La nouvelle était juste un rien dramatique. Dans le langage, habituellement laconique des agences de presse, ce sont “deux porteuses de marchandises” mortes le lundi 28 août 2017 dans une bousculade au poste-frontière entre le Maroc et l’enclave espagnole de Sebta. Karima et Touria avaient 45 et 35 ans, piétinées et grièvement blessées, avant de rendre l’âme dans l’hôpital Hassan II de Fnidek. Fnidek est justement parmi les premiers servis de ce commerce de contrebande, bien avant l’arrosage du nord-ouest marocain.

Une malédiction imparable
Les deux victimes étaient dans la force de l’âge, mais leurs sorts semblent avoir été scellés dès leur prime jeunesse. Cela porte à quatre le nombre de femmes vouées à la même peine, depuis le début de l’année en cours. C’est presque inscrit dans leur carte génétique et ses prolongements sociaux, telle une malédiction imparable.

Ce factuel qui a, tout de même, fait le tour des médias nationaux révèle une vérité première. La condition de la femme dans le Maroc rural est un peu plus pénible qu’ailleurs. Les particularismes régionaux constituent souvent des faits aggravants. Dans ce nord marocain, qui fait souvent l’actualité sur le même sujet, la femme est de toutes les corvées, depuis la production des maraîchages jusqu’à leur récolte et leur commercialisation au marché du village.

Le choix de la contrebande n’est qu’une sortie illusoire. Elle bascule dans le pire. Ce sont des journées qui s’égrènent au rythme de la minuterie solaire; de l’aurore au crépuscule. Pour 10 euros à la journée (l’équivalant de 100 Dh). Les porteuses, parmi les plus robustes, peuvent faire jusqu’à deux allers-retours par jour. La moyenne de portage par individu est de 70 à 90 kilos. La colonne vertébrale en prend un coup. En silence. Plus douloureuse sera la facture. Toujours en silence. Il n’y a dans ces contrées aux portes de l’Europe et du Maroc moderne, ni couverture sociale, encore moins d’assurance maladie. Tous ces “menus détails” passent au second plan, lequel se négocie au jour le jour. C’est carrément du marche ou crève.

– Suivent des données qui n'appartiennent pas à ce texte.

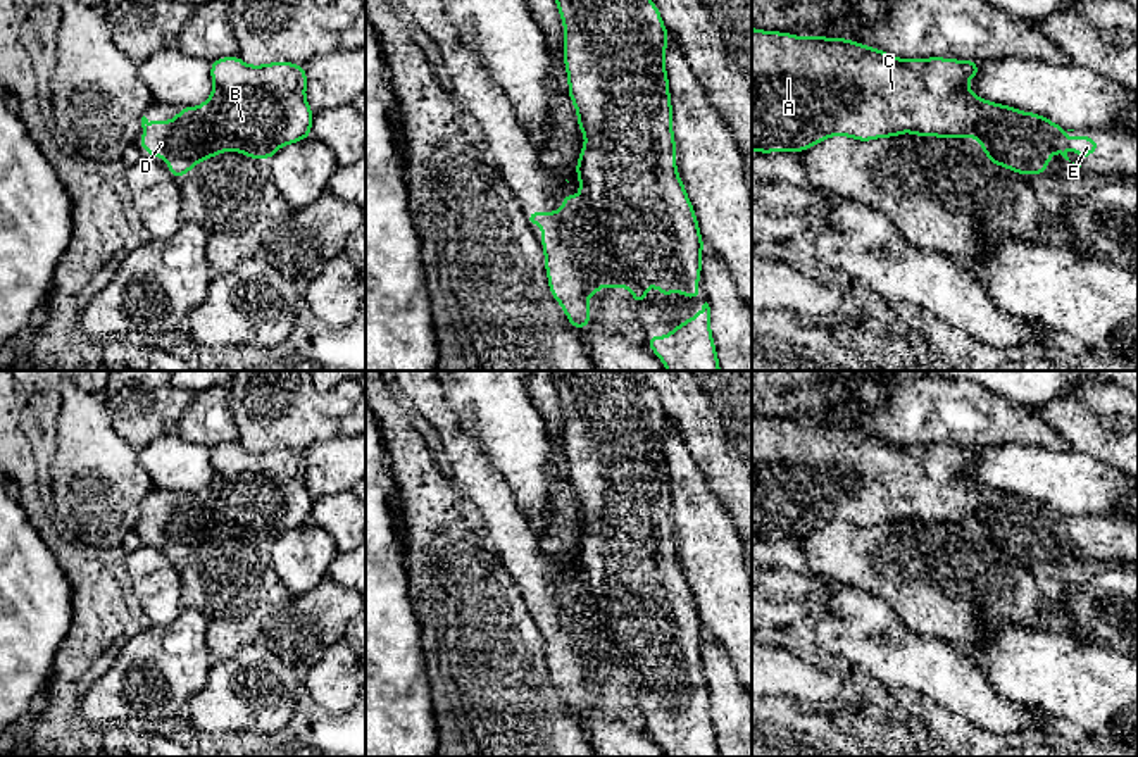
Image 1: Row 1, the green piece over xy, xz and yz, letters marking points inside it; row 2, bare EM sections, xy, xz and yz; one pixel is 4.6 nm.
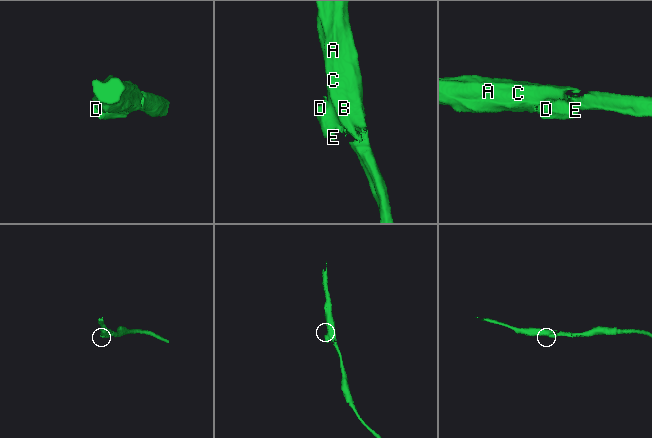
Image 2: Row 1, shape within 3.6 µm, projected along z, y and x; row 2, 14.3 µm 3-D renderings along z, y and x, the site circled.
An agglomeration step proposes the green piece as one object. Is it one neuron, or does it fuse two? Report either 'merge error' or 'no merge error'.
merge error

Au delà de tous les procès d’humanitarisme qu’on peut leur faire, certains observateurs, bien au fait de leur propos, ont trouvé le terme adéquat pour désigner ces travailleuses d’un autre âge; des femmes-mulets. Elles sont effectivement plus proches des conditions de travail et d’existence animales que d’un minimum vital de traitement humain. Quel que soit son rapport au Maroc, à partir de clichés bien établis; pour une fois, le jugement d’une certaine presse espagnole sonne vrai. Ces femmes-mulets sont traitées comme du bétail, écrit-on parmi nos voisins ibériques.

Héritage historique
Le passage obligé entre l’enclave de Sebta, sous administration espagnole, et le territoire marocain prend la forme d’un couloir de 500 mètres de long sur pas plus de 2 mètres de large. Une étroitesse qui ne peut résister à un flux migratoire à des heures de pointe qui dure pratiquement toute la journée. Un peu comme si le but de l’opération était de comprimer cette masse.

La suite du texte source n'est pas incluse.